EXCERPT
+++

On the flip side, can you give a few reasons or examples on why it is so important to make time to spend with your children?

Spending time with my child is my way of letting him know that he is loved and that his feelings and needs matter. I put so much importance on that because it’s key in strengthening his self-confidence and increasing his capacity for compassion, love, and empathy toward himself and others. Plus, we tend to get really silly and laugh a lot and that’s a lot of fun for both of us!

According to this study cited in the Washington Post, the quality of time spent with children is more important than the quantity of time. Can you give a few examples from your own life about what you do to spend quality time with your children?

I make it a priority to spend some time with my child every day where he takes the lead in the activities that we participate in together. He loves books so I spend a lot of time reading to him. Right now, he’s also into jigsaw puzzles, art, and imaginative play, so we spend a lot of time doing those things too.

We all live in a world with many deadlines and incessant demands for our time and attention. That inevitably makes us feel rushed and we may feel that we can’t spare the time to be “fully present” with our children. Can you share with our readers 5 strategies you do to create more space in your life in order to give your children more quality attention?

Being an entrepreneur and owning my own business rather than working a traditional 9–5 job is one way that I’ve been able to create more space in my life.

That said, I love my work and it would be easy for me to spend 24/7 with my clients on their journeys to finding and keeping love. So, I’ve created firm boundaries for myself around work including phone and computer use.

I also use services designed to help me save time whenever I can. My newest discovery — and also one of my favorite services ever is PocketChefs. PocketChefs sends a professional cook to my home who does either the night’s cooking for my family or makes batch meals that we can freeze and eat all week (my personal favorite) so I can spend time I might otherwise spend cooking with my family.

I have a daily spiritual practice, which helps me better manage the demands of my day and to handle them with presence, playfulness, and joy.

As much as possible, I try to think of my day-to-day tasks as something my child and I can make a game out of and do together rather than as something that needs to get done before we can have fun together. It’s a minor shift that makes a major difference in the amount of time we engage with each other.

How do you inspire your child to “dream big”? Can you give an example or story?

Children have such expansive and active imaginations! I’ve never felt like I’ve had to inspire my child to dream big. He just does it naturally. I feel like my job is to just keep any limiting beliefs that I might have to myself and instead encourage him and cheer him on as his dreams take flight.

+++

DATA SECTION
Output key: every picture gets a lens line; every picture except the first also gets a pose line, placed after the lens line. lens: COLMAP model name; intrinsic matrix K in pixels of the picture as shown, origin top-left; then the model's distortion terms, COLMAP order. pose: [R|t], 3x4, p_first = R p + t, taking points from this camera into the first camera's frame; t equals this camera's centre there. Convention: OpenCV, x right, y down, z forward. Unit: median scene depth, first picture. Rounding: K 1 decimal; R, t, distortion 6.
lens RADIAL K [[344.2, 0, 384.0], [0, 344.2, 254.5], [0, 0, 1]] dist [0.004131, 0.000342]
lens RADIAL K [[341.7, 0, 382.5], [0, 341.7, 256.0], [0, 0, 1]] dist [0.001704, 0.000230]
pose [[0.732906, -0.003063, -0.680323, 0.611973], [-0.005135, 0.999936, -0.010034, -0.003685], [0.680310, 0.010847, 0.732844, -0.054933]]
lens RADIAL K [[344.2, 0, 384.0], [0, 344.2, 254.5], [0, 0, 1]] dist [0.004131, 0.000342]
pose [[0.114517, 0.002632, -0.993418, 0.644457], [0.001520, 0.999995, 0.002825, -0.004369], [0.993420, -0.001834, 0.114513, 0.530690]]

+++

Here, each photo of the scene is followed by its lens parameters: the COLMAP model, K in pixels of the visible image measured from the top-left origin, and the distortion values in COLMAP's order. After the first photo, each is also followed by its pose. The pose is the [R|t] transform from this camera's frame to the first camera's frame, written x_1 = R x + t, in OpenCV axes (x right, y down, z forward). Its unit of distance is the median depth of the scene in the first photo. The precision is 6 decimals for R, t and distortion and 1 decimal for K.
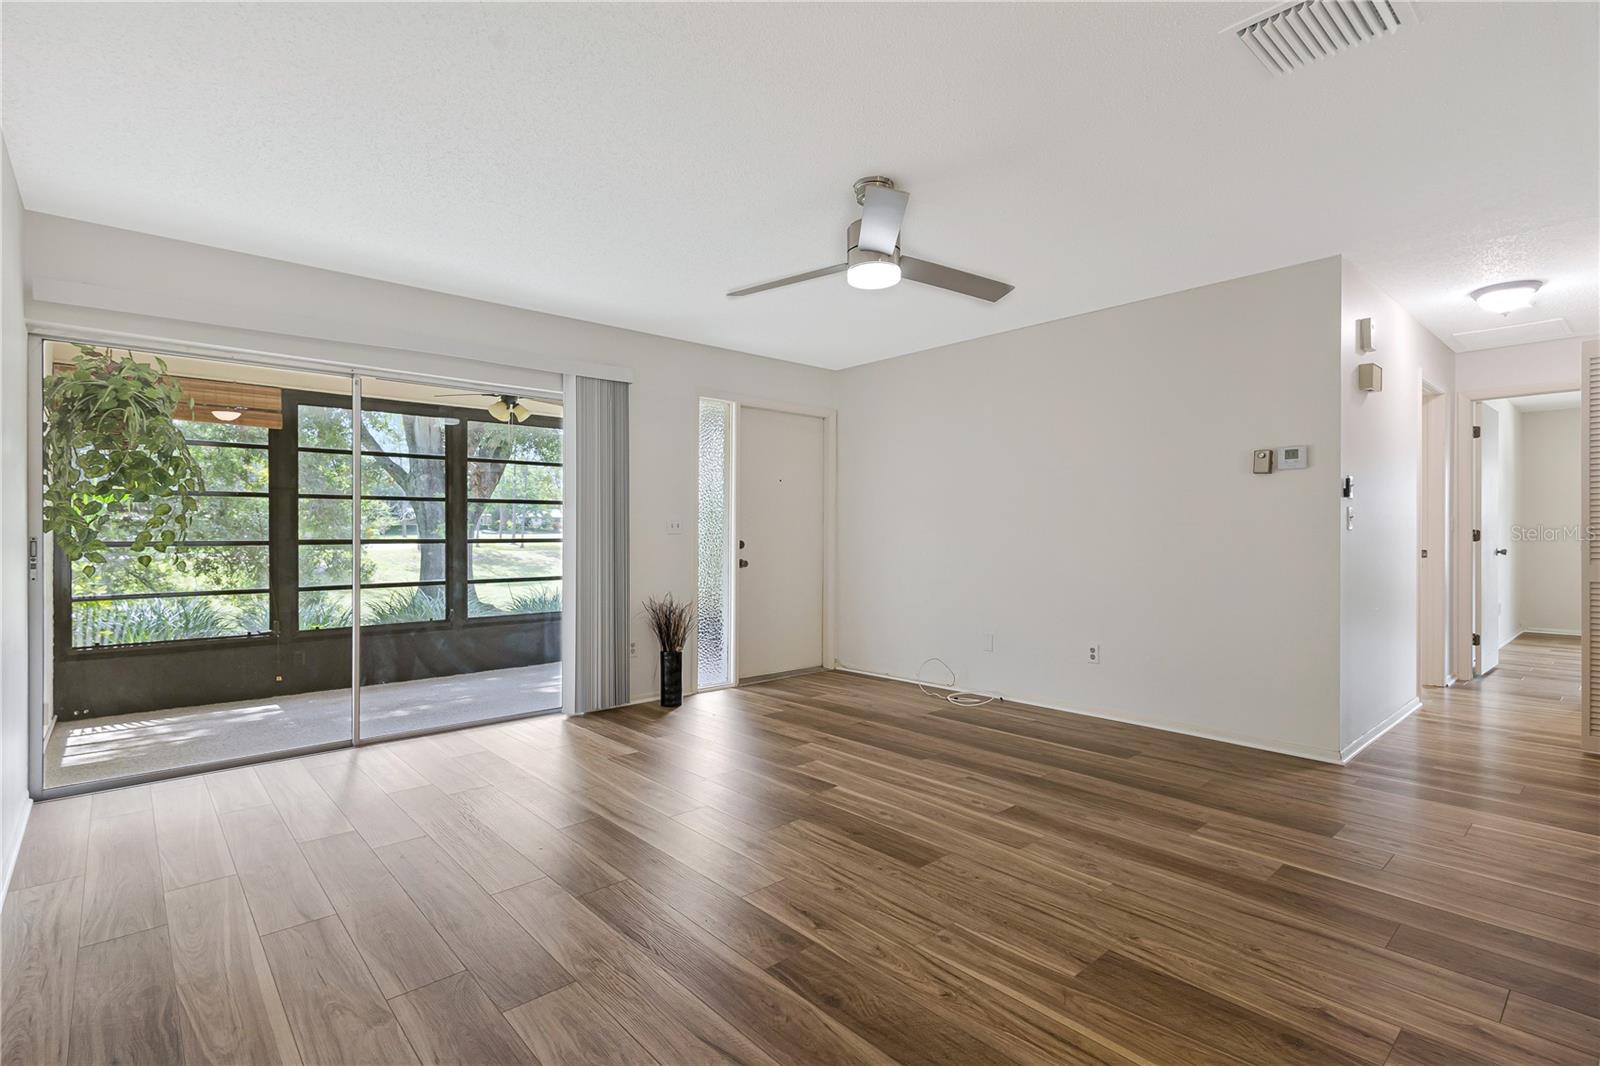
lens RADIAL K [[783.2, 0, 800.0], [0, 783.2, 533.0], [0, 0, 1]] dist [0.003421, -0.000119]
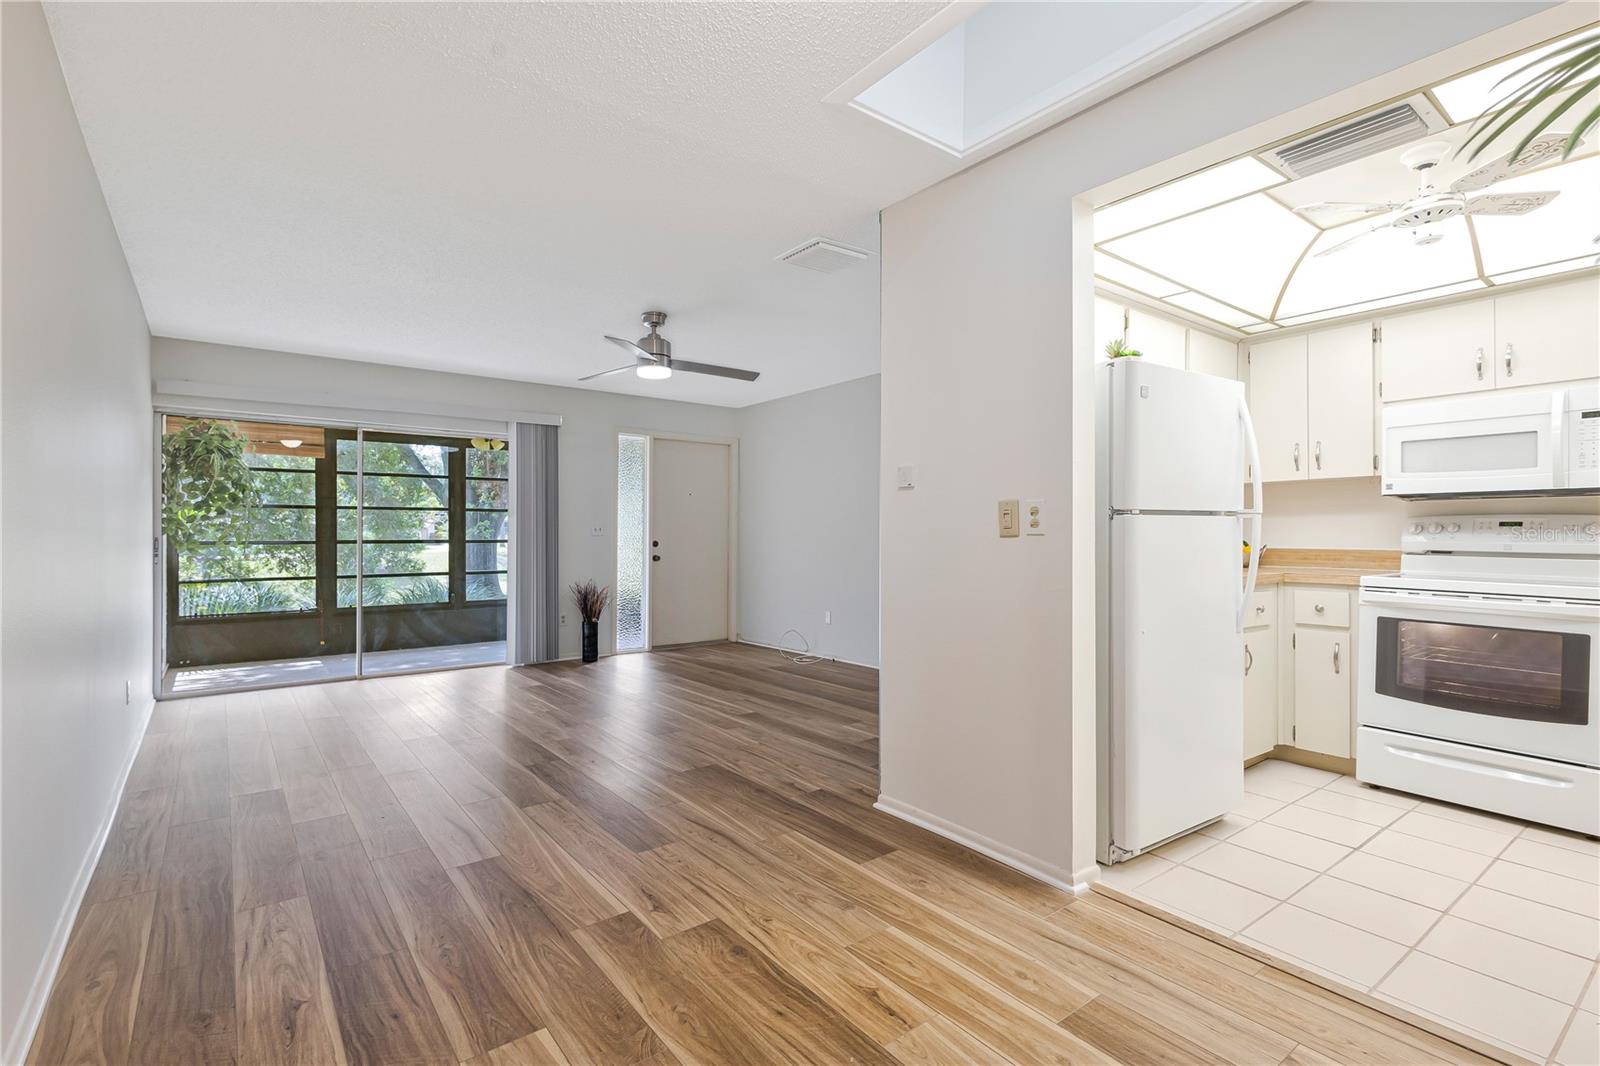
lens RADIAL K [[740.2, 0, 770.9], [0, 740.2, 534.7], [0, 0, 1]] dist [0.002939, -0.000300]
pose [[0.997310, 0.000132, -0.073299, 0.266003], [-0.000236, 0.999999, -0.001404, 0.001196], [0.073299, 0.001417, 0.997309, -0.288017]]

+++

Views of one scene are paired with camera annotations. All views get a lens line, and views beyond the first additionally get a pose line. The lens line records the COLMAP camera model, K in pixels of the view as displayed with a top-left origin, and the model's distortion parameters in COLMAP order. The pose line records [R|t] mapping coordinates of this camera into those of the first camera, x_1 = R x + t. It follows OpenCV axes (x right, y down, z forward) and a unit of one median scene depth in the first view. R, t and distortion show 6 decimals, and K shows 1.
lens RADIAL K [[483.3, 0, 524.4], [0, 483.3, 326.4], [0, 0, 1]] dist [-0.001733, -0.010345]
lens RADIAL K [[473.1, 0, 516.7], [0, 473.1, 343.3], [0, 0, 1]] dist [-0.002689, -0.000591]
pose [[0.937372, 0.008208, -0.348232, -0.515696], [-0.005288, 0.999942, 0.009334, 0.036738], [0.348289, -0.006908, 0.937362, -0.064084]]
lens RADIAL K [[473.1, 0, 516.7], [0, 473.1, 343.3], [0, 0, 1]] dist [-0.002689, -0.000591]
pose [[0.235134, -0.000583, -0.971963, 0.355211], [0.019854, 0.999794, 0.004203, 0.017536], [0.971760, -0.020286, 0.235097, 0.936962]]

+++

Answer these questions from the parenting interview:
1. According to the study cited in the Washington Post, what matters more than the quantity of time spent with children?
2. What does PocketChefs send to the home?
3. Besides books, what three things is the child into right now?

1. The quality of time spent with children.
2. A professional cook.
3. Jigsaw puzzles, art, and imaginative play.